Conduct ideation workshop
After having a clear idea of the user pain points, I conducted an ideation workshop with the team to brainstorm on different high level solutions.
High level solution
I worked on high-level concepts, i.e. to simplify the lengthy job post process by allowing users to write down their support goals or upload their support plan. Using AI we recommend a support plan, which users can fully adopt, modify or choose to create their own plan. I shared these concepts with stakeholders and gathered feedback.

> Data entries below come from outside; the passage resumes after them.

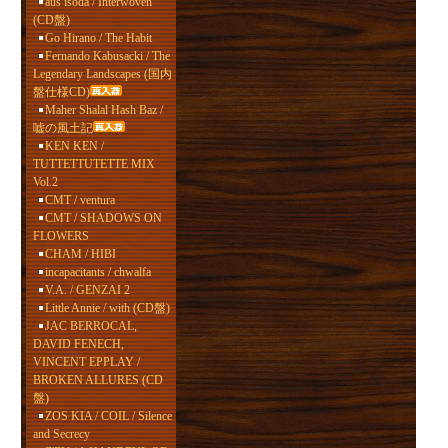
aus isoda / Interwoven
(CD盤)
Go Hirano / The Habit
Fernando Kabusacki / The
Legendary Landscapes (国内
盤仕様CD)
Maher Shalal Hash Baz /
嘘の風土記
KEN KEN /
TUTTETTUTETTE MIX
Vol.2
CMT / ventura
CMT / SHADOWS ON
FLOWERS
CHAM / HIBI
incapacitants / chwalfa
V.A. / GENZAI 2
Little Annie / with (CD盤)
JAC BERROCAL,
DAVID FENECH,
VINCENT EPPLAY /
BROKEN ALLURES (CD
盤)
ZOS KIA / COIL / Silence
and Secrecy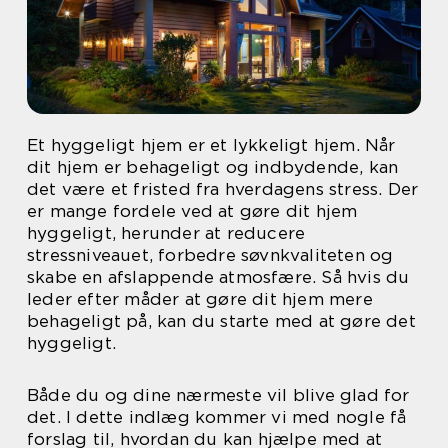
Et hyggeligt hjem er et lykkeligt hjem. Når
dit hjem er behageligt og indbydende, kan
det være et fristed fra hverdagens stress. Der
er mange fordele ved at gøre dit hjem
hyggeligt, herunder at reducere
stressniveauet, forbedre søvnkvaliteten og
skabe en afslappende atmosfære. Så hvis du
leder efter måder at gøre dit hjem mere
behageligt på, kan du starte med at gøre det
hyggeligt.
Både du og dine nærmeste vil blive glad for
det. I dette indlæg kommer vi med nogle få
forslag til, hvordan du kan hjælpe med at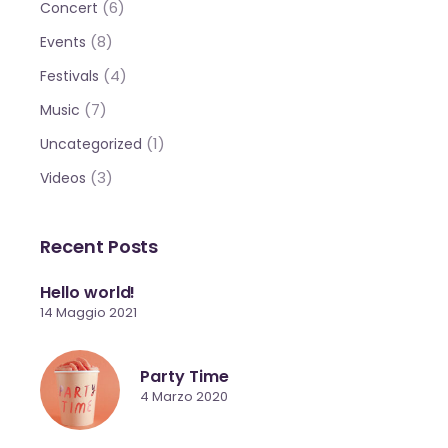
(6)
Concert
(8)
Events
(4)
Festivals
(7)
Music
(1)
Uncategorized
(3)
Videos
Recent Posts
Hello world!
14 Maggio 2021
Party Time
4 Marzo 2020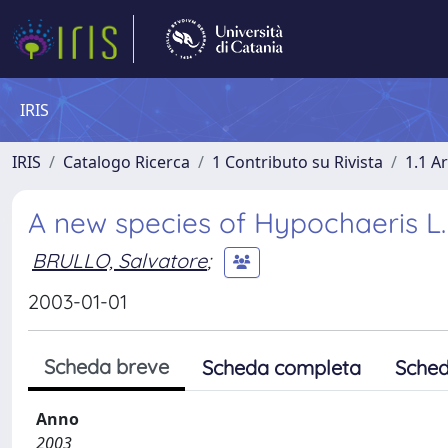
IRIS
IRIS
Catalogo Ricerca
1 Contributo su Rivista
1.1 Ar
A new species of Hypochaeris L.
BRULLO, Salvatore
;
2003-01-01
Scheda breve
Scheda completa
Sched
Anno
2003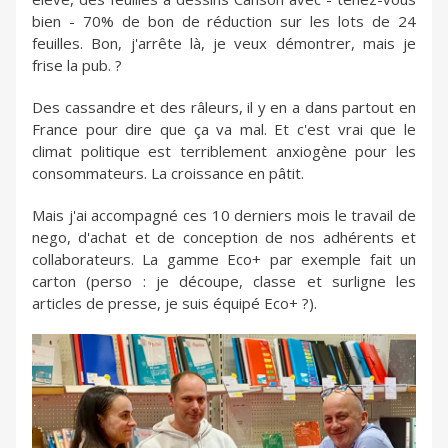
bien - 70% de bon de réduction sur les lots de 24
feuilles. Bon, j'arrête là, je veux démontrer, mais je
frise la pub. ?
Des cassandre et des râleurs, il y en a dans partout en
France pour dire que ça va mal. Et c'est vrai que le
climat politique est terriblement anxiogène pour les
consommateurs. La croissance en pâtit.
Mais j'ai accompagné ces 10 derniers mois le travail de
nego, d'achat et de conception de nos adhérents et
collaborateurs. La gamme Eco+ par exemple fait un
carton (perso : je découpe, classe et surligne les
articles de presse, je suis équipé Eco+ ?).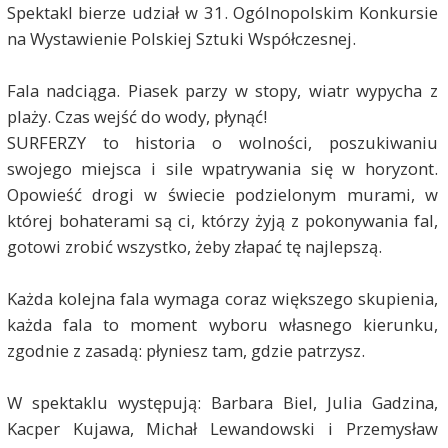
Spektakl bierze udział w 31. Ogólnopolskim Konkursie
na Wystawienie Polskiej Sztuki Współczesnej.
Fala nadciąga. Piasek parzy w stopy, wiatr wypycha z
plaży. Czas wejść do wody, płynąć!
SURFERZY to historia o wolności, poszukiwaniu
swojego miejsca i sile wpatrywania się w horyzont.
Opowieść drogi w świecie podzielonym murami, w
której bohaterami są ci, którzy żyją z pokonywania fal,
gotowi zrobić wszystko, żeby złapać tę najlepszą.
Każda kolejna fala wymaga coraz większego skupienia,
każda fala to moment wyboru własnego kierunku,
zgodnie z zasadą: płyniesz tam, gdzie patrzysz.
W spektaklu występują: Barbara Biel, Julia Gadzina,
Kacper Kujawa, Michał Lewandowski i Przemysław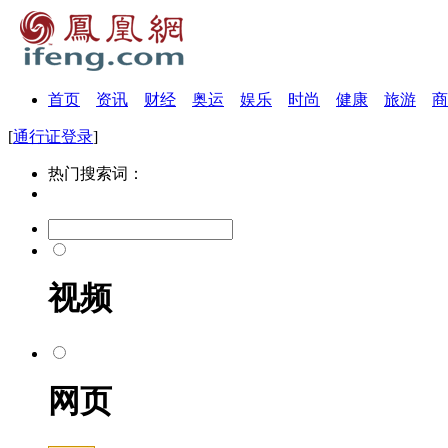
首页
资讯
财经
奥运
娱乐
时尚
健康
旅游
商
[
通行证登录
]
热门搜索词：
视频
网页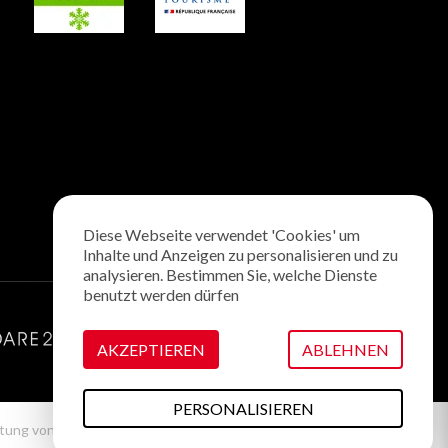
Diese Webseite verwendet 'Cookies' um
Inhalte und Anzeigen zu personalisieren und zu
analysieren. Bestimmen Sie, welche Dienste
benutzt werden dürfen
AKZEPTIEREN
ABLEHNEN
PERSONALISIEREN
tung von Cookies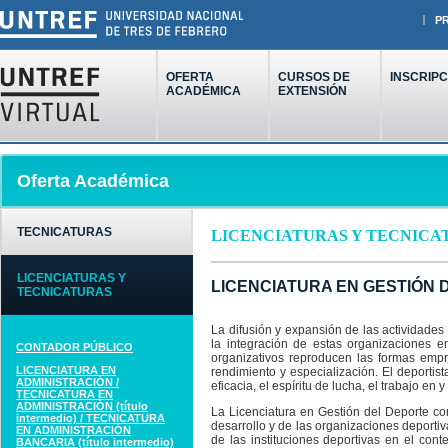
P
OFERTA
CURSOS DE
INSCRIPC
ACADÉMICA
EXTENSIÓN
Oferta Académica
TECNICATURAS
LICENCIATURAS Y TECNICA
LICENCIATURAS Y
LICENCIATURA EN GESTIÓN DEL
TECNICATURAS
La difusión y expansión de las actividades
la integración de estas organizaciones e
CONTADOR PÚBLICO
organizativos reproducen las formas empre
LICENCIATURA EN
rendimiento y especialización. El deportist
ADMINISTRACIÓN /
eficacia, el espíritu de lucha, el trabajo en 
TECNICATURA EN
ADMINISTRACIÓN (título
La Licenciatura en Gestión del Deporte con
intermedio) / TECNICATURA
desarrollo y de las organizaciones deporti
EN ADMINISTRACIÓN
de las instituciones deportivas en el cont
BANCARIA (título intermedio)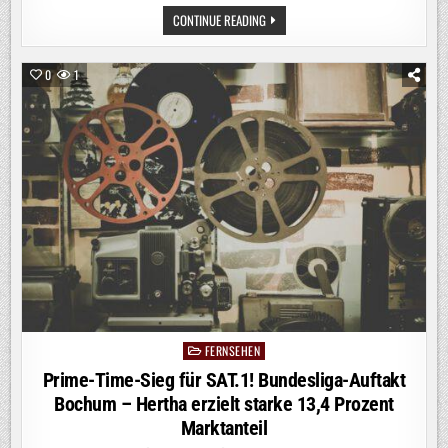
GEMEINSAM
CONTINUE READING
STARK:
RTL+
SKY
D
0
1
ERREICHT
IM
JULI
11,41
MILLIONEN
MENSCHEN
FERNSEHEN
Posted
in
Prime-Time-Sieg für SAT.1! Bundesliga-Auftakt
Bochum – Hertha erzielt starke 13,4 Prozent
Marktanteil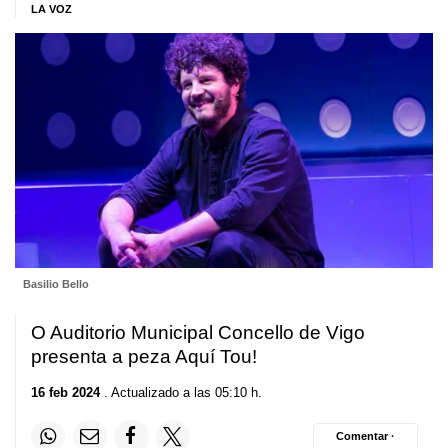
LA VOZ
Basilio Bello
O Auditorio Municipal Concello de Vigo
presenta a peza Aquí Tou!
16 feb 2024
. Actualizado a las 05:10 h.
Comentar ·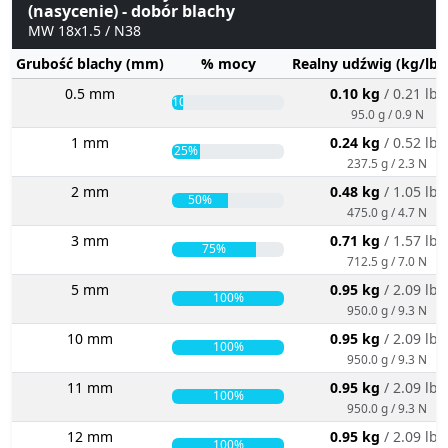
(nasycenie) - dobór blachy
MW 18x1.5 / N38
Grubość blachy (mm)
% mocy
Realny udźwig (kg/lbs
0.5 mm
0.10 kg
/ 0.21 lbs
10%
95.0 g / 0.9 N
1 mm
0.24 kg
/ 0.52 lbs
25%
237.5 g / 2.3 N
2 mm
0.48 kg
/ 1.05 lbs
50%
475.0 g / 4.7 N
3 mm
0.71 kg
/ 1.57 lbs
75%
712.5 g / 7.0 N
5 mm
0.95 kg
/ 2.09 lbs
100%
950.0 g / 9.3 N
10 mm
0.95 kg
/ 2.09 lbs
100%
950.0 g / 9.3 N
11 mm
0.95 kg
/ 2.09 lbs
100%
950.0 g / 9.3 N
12 mm
0.95 kg
/ 2.09 lbs
100%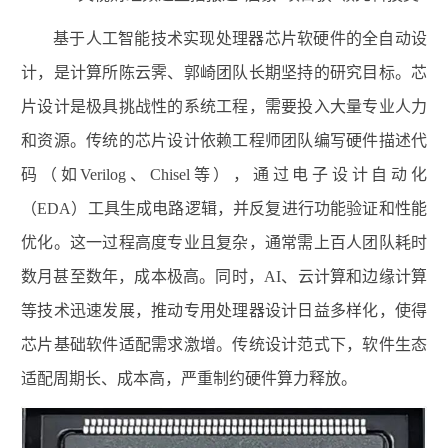
基于人工智能技术实现处理器芯片软硬件的全自动设
计，是计算所陈云霁、郭崎团队长期坚持的研究目标。芯
片设计是极具挑战性的系统工程，需要投入大量专业人力
和资源。传统的芯片设计依赖工程师团队编写硬件描述代
码（如Verilog、Chisel等），通过电子设计自动化
（EDA）工具生成电路逻辑，并反复进行功能验证和性能
优化。这一过程高度专业且复杂，通常需上百人团队耗时
数月甚至数年，成本极高。同时，AI、云计算和边缘计算
等技术迅速发展，推动专用处理器设计日益多样化，使得
芯片基础软件适配需求激增。传统设计范式下，软件生态
适配周期长、成本高，严重制约硬件算力释放。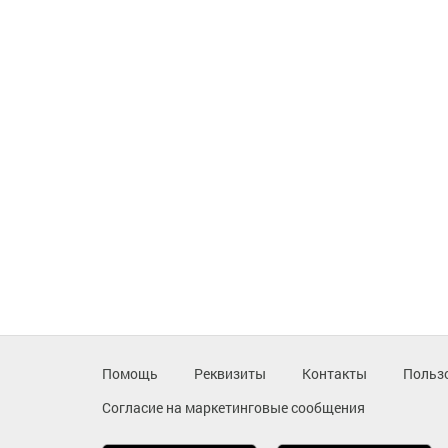
Помощь
Реквизиты
Контакты
Польз
Согласие на маркетинговые сообщения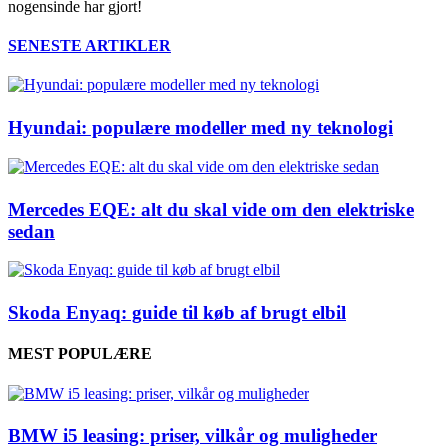
nogensinde har gjort!
SENESTE ARTIKLER
Hyundai: populære modeller med ny teknologi
Mercedes EQE: alt du skal vide om den elektriske
sedan
Skoda Enyaq: guide til køb af brugt elbil
MEST POPULÆRE
BMW i5 leasing: priser, vilkår og muligheder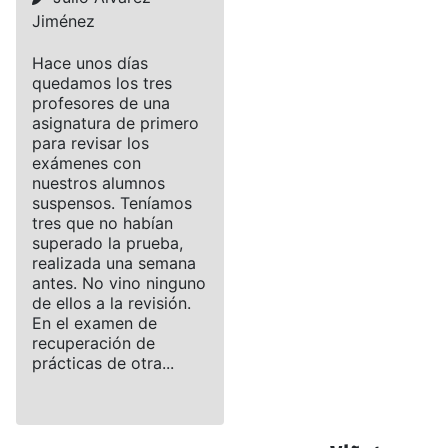
Jiménez
Hace unos días
quedamos los tres
profesores de una
asignatura de primero
para revisar los
exámenes con
nuestros alumnos
suspensos. Teníamos
tres que no habían
superado la prueba,
realizada una semana
antes. No vino ninguno
de ellos a la revisión.
En el examen de
recuperación de
prácticas de otra...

MVP release (Beta version)
I collaborated with the PM and engineering team to divide the solution into different releases. For the beta version, I designed a solution where we are recommending different support plans with minimal customisation. We released it with a small group of users.
Beta version
Study Data
Study Data
I worked with the data analysts and was monitoring the user interactions through Datadog, Tableau and Amplitude. Based on the data I worked on various iterations to improve the experience of the Beta version then worked towards the final solution.
Final designs
After various iteration and releases, here are some final designs of the new job post process. I followed the Mable design system while creating prototypes.
Measure
Success
Our key metric was to increase the number of jobs per client in a single session. After multiple releases, now 70% of the clients who are coming into the flow are posting more than 1 job in a single session. Also, the form completion time has reduced from 1 -3 hours to just few minutes. We achieved this by following the human centered designing process and rapid iterations by closely monitoring the data and feedback.